[[ Data under study, beginning ]]

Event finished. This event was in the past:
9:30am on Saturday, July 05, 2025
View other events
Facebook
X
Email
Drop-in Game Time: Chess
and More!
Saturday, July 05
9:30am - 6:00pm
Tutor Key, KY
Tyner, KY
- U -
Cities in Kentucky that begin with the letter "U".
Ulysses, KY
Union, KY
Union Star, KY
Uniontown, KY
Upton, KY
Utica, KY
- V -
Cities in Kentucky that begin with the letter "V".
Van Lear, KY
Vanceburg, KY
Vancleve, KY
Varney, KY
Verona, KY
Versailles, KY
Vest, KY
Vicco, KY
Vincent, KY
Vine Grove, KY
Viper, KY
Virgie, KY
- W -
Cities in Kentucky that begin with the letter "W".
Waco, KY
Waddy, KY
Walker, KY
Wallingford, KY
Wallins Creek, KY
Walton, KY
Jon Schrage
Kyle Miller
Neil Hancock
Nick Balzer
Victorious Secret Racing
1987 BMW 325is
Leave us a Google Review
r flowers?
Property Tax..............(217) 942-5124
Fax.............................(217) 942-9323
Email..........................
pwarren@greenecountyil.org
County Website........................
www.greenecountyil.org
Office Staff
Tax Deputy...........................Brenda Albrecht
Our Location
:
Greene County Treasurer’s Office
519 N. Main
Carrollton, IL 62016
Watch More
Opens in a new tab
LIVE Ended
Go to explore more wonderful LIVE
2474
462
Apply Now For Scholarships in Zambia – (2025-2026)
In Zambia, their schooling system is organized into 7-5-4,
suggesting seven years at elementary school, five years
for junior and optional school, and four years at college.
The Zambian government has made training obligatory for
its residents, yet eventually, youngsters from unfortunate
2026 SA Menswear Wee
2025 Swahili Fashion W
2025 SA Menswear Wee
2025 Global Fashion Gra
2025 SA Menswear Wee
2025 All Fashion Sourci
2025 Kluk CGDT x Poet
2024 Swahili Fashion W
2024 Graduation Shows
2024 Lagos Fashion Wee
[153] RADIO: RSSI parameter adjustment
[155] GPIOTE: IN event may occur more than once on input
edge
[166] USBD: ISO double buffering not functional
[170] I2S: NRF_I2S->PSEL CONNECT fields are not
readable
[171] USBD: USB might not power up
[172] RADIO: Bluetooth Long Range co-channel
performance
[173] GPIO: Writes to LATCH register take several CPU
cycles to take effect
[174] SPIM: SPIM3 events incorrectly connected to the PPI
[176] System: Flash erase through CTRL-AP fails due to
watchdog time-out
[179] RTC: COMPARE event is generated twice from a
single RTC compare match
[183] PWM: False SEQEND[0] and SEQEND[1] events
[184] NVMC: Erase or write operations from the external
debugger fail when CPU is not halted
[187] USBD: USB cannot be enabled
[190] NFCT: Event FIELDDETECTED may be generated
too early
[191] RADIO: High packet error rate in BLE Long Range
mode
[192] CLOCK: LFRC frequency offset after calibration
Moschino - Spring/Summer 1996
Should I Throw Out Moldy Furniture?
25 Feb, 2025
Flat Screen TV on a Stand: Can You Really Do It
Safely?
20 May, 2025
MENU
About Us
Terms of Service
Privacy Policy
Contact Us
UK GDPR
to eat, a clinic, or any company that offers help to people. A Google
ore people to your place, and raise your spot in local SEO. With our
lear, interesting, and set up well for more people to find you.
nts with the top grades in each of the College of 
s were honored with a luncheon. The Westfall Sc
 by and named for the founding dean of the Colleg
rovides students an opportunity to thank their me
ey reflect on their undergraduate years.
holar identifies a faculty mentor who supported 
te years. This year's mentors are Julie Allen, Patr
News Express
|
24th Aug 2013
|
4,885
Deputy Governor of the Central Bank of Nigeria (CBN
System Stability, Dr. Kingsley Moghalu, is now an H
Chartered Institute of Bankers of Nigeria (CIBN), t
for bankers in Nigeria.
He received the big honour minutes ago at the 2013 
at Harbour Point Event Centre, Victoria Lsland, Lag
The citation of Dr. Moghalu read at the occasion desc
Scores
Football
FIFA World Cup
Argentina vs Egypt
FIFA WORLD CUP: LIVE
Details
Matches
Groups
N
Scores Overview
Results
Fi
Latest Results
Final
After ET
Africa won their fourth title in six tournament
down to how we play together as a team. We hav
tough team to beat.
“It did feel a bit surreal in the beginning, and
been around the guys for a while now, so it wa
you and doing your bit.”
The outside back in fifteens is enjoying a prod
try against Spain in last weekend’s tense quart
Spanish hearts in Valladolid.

[[ Data under study, end ]]

Exercise description -
All lines with the string "your" must be copied from the data.

Answer to the exercise -
ore people to your place, and raise your spot in local SEO. With our
you and doing your bit.”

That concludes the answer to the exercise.